BEGIN EXCERPT PROVIDED

TL;DR what's the best way to migrate lots of data between one very poorly structured database (with much repetition of columns, no interrelations, and duplicate data), to another highly organised and relational structure? - Sorry about the long read!
I've recently taken on a very complex job. It's rewriting an entire company's web-based IT platform. I'm afraid I can't give too many details because we can't let the old developer know (he has a metaphorical gun against the company's head, in that he's the only one who knows how to do critical things like invoice generation, and is demanding more and more money).
The major problem is that the entire web platform (used by all the staff and all the customers) was coded by a guy who's skills were less than amateur. It's made up of ~300 individual code files. There's no template library - it's all hardcoded into each file. There's no logical database structure - it was practically made up as he went along. There's no security - it's shocking. Anyway, we will be rewriting this whole platform over a ~3-month period.
However the boss says that on the morning it goes live, no customer data can be lost anywhere. The whole database contents has to be copied over directly. The structure of the database is currently so poor it's nearly impossible to work with, but this week we will be (attempting to!) write some scripts to migrate it over to our new, highly relational structure which is far more logical. The question is, what's the best way to do this?
One example is addresses. In the old database, addresses are used in about 12 tables (of 44 total...). In ours, we are having one addresses table which will be cross-referenced by other tables (e.g. address_id) to keep things clean. The main problem is that in about half of his tables, the addresses are stored as line1, line2, town, city, etc, which is fine, but in the other half he just has a single address field which stores the whole thing!
A second example is dates - in some tables he has seconds-since-Epoch dates, in others MySQL NOW() dates, and in others he literally stores it in 6 columns per row - year, month, day, hour, minute, second - ouch...
What's a good way to go about trying to tackle this? Should we look at our tables and work out where we need to pull his data from into ours, or should we reverse this and look at his tables and work out where his data needs to go into ours?
From a programming standpoint, how should we tackle this? A lot of data needs dynamic formatting (e.g. dates) so we were thinking of plucking data one row at a time, formatting it correctly, then re-inserting it into the right places in our scripts.
Speed and efficiency of queries is not an issue for us, as we will only need to run this once (after testing), on our local machines. His database is currently ~800MB when SQL dumped, but again a lot of this is his useless test data, or just totally unnecessary.
Any ideas on the best way to tackle this? For reference our system will be re-written in PHP so any PHP-based recommendations would be nice. The database is currently (and still will be) in MySQL.
There's not solution here. No magic. Just plain hard work.
You have your new model, and the only way to get this done is to go to each of the tables and convert them individually, logically, on paper, on a white board, etc. in to the new model.

END EXCERPT PROVIDED
BEGIN INFORMATION SUPPLIED

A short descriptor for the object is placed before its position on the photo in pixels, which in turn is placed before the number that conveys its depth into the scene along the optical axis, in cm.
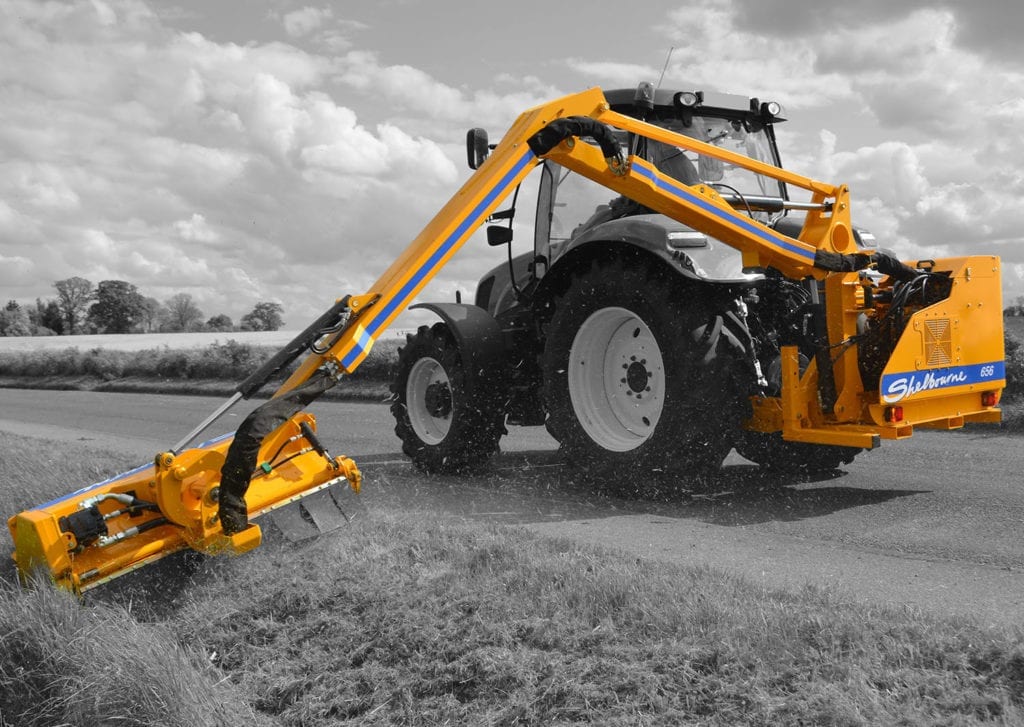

END INFORMATION SUPPLIED

▸ PARTS OF THE EXERCISE:
1: According to the database migration thread, about how large is the old database when it is SQL dumped?
2: Extend the database migration thread beyond its final sentence.

▸ TASK-BY-TASK ANSWERS:
1: Roughly 800MB.

2:
You will have more than just simple formatting issues to deal with. You will also have data duplication issues to deal with. If you have 12 tables with addresses, but only 1 client, which address wins?
That decision alone may simplify a lot of the processing (perhaps you can ignore the other addresses than the one blessed address linked off the master client record, for example).
And that brings you to the final problem. "Not losing any data" during the conversion.
That is quite likely a non-starter from day one depending on what "not losing any data" means. If you're discarding addresses, for example, there's data loss right there. Sure, each component "has an address", but not necessarily the one they had before. Before they may have all been identical, but also they may not. It's going to be very messy.
Once you have your mapping and other processes done, coding them is straightforward in most any language. Scripting languages work well for this. You could bulk load each of the tables "as is" in to a new DB and write store procedures to do the conversion. Whatever you're conversant with. Your conversion will likely be several steps, and most of this code will likely be "one off" solely for facilitating the conversion.
It will be tedious. These things always are. There's simply too much detail. All of the reasons this is a horrible system are reasons why the conversion will be horrible. And do not be surprised if you haven't budgeted enough time to pull it off.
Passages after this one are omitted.